Something was just brought to my attention in a phone call from Tim. At the moment, he is frantically following behind his team to make sure their expedition bags arrive in Kathmandu close to the same time as they do for their homeward journey—forever ticking off his responsibilities to his team to get them home safely.
After dealing with understandably disappointed clients and sharing their heartbreak for the past few days,Tim had a chance to look at the big picture while walking out of the valley quietly with Ang Karsung Sherpa's son, Sonam, the promising next generation for tourism in Nepal.
When Tim arrived in Namche Bazaar tonight (Nepal Time), he was caught off guard when lodge owner Tsedam Sherpa told him that the Sherpa community applaud him. We didn't even get into "for what?". Instead Tim told me something that what was upsetting him, the “what could have been”.
I don't think this part of the story, the "what could have been", got the attention it should have. In an earlier post, we stated that there were more than 100 Sherpa guides who narrowly missed the avalanche. In one hit, the avalanche could have wiped out one third of the guiding Sherpas' population. Tim told me that had the avalanche been half an hour earlier, they would all be dead. When you consider it, this is a chilling fact.
Thirty minutes earlier and more than 100 Sherpa guides would have died.

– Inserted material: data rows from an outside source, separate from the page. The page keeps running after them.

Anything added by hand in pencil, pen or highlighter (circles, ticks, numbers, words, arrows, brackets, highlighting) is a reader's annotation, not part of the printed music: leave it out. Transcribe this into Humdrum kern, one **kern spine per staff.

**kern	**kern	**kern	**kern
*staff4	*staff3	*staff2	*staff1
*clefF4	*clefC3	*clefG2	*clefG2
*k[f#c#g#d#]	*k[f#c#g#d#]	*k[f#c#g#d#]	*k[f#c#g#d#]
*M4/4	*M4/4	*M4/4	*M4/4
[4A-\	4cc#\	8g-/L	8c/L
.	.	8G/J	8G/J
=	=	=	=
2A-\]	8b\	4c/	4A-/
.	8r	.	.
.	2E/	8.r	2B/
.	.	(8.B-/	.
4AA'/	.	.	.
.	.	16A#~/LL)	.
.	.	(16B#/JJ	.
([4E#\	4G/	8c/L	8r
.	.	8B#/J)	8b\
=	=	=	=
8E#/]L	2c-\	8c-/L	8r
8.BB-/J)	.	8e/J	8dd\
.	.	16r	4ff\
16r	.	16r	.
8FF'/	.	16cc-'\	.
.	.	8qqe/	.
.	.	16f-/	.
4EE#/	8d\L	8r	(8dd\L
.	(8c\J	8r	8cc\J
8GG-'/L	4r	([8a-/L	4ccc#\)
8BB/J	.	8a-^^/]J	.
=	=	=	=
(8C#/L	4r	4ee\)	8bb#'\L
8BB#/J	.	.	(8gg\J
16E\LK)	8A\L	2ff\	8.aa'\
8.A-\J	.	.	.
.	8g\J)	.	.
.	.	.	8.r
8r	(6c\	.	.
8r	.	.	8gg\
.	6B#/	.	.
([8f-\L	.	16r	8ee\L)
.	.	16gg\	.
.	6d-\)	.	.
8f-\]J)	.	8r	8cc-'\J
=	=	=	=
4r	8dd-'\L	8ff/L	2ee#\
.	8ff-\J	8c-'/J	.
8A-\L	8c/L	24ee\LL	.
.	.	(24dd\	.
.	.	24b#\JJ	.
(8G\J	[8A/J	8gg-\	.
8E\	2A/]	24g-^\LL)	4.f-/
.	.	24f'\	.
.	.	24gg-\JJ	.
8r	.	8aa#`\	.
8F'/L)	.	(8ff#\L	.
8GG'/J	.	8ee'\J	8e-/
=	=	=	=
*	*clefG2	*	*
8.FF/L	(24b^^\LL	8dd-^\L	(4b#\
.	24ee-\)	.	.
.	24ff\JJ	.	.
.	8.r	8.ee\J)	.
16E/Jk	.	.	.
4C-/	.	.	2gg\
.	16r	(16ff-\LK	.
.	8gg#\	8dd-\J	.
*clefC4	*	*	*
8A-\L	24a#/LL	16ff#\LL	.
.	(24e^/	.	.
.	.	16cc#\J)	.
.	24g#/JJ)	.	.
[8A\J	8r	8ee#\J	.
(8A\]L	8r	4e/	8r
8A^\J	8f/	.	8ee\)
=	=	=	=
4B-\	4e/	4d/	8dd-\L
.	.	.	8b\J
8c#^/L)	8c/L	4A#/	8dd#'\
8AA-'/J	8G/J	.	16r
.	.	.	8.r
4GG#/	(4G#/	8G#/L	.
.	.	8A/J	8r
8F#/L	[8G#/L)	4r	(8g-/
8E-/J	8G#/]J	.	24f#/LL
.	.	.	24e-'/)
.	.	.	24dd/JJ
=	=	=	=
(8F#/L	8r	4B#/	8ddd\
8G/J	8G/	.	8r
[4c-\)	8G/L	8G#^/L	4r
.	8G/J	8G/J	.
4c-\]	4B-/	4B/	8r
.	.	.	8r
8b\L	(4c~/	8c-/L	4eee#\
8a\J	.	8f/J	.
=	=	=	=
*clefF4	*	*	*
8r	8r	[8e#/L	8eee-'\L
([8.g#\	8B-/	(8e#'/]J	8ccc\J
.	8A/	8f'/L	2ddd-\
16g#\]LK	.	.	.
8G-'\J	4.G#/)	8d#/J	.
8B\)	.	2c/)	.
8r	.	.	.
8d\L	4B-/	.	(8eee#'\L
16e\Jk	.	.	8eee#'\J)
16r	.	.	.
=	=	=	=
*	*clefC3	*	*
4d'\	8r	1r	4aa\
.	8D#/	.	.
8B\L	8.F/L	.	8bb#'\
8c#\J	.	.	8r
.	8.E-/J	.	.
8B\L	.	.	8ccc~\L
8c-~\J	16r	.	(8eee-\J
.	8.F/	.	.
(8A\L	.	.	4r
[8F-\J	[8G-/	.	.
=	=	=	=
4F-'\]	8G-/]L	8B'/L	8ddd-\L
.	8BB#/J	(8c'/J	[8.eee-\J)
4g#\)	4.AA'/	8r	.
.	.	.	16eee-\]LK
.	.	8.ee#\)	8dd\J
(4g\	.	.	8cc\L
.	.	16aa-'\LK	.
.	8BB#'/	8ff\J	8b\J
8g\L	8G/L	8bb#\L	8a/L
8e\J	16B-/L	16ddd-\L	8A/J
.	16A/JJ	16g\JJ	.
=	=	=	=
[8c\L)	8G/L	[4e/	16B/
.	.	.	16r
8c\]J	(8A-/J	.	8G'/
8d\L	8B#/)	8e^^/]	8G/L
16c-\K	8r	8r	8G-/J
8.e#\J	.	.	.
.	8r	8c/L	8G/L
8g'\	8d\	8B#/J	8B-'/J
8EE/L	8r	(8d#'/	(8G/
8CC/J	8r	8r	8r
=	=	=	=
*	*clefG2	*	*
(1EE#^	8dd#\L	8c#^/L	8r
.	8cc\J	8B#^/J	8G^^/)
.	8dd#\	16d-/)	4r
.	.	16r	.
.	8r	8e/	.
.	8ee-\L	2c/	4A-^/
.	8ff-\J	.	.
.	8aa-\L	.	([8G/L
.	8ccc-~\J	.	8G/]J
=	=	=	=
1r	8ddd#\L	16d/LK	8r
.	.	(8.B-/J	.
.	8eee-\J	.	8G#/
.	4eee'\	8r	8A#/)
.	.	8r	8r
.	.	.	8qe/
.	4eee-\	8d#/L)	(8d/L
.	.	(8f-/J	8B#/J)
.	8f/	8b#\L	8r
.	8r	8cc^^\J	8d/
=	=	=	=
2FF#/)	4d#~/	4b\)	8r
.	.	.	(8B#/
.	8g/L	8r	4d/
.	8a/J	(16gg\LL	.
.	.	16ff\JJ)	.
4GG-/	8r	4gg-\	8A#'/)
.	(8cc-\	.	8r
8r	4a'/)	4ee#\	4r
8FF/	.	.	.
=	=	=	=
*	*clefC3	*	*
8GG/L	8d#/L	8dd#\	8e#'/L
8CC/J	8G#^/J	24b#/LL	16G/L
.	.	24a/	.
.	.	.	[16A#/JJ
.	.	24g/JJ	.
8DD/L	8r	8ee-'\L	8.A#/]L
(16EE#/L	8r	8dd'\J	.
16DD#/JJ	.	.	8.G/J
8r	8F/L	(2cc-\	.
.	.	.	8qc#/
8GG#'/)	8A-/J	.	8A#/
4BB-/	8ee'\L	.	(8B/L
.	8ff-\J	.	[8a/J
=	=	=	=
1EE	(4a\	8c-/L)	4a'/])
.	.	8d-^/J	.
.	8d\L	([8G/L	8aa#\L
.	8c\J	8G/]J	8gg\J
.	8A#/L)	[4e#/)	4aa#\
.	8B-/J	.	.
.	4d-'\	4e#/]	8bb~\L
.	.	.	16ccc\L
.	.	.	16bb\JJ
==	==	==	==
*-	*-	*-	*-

The scenario was that the route had just been completed by the icefall doctors with ladders and ropes through the difficult section, the ice fall. The teams were all gathered at base camp so the rush was on to do their work. All the equipment had arrived at base camp, this was the day for lots of movement on the route. Camp 2 is essentially another base camp, plus oxygen supplements and rope in addition to the normal provisions. This equipment is not moved by yaks, the manual labour at this stage of the climb is significant. The bulk of the loads had just been dropped off. Our Tashi and Palden Sherpa, who were turning to go back down, were very close to the avalanche path, so were more than100 others.
In 2012, a similar scenario occured where a large avalanche came off Nuptse—the other side of the icefall from this one. As with this recent avalanche, more than 100 Sherpas and western climbers on the other side, at Camp 2, narrowly missed being struck by the avalanche. The impact of the 2012 avalanche blew a Sherpa into a crevasse. Thankfully he survived and was rescued. Tim recalls he was worried when the 2012 avalanche hit because one of our climbers, Travis McPhee from Canmore, was not feeling well and had turned around. Travis was just approaching his tent when the avalanche hit and managed to get inside to retreat from the big cloud that could have suffocated him.
It is easy to get wrapped up in the hype and politics of a disaster but it is equally if not more important to reflect on what could have been and all that it means. It may not seem respectful to the victims of the avalanche, their families, or even the climbers whose dreams have been brought to such a sudden conclusion, that we were lucky, and yet, knowing what could have been, lucky is what we were.
I told Tim this story needs told with a bit more bold.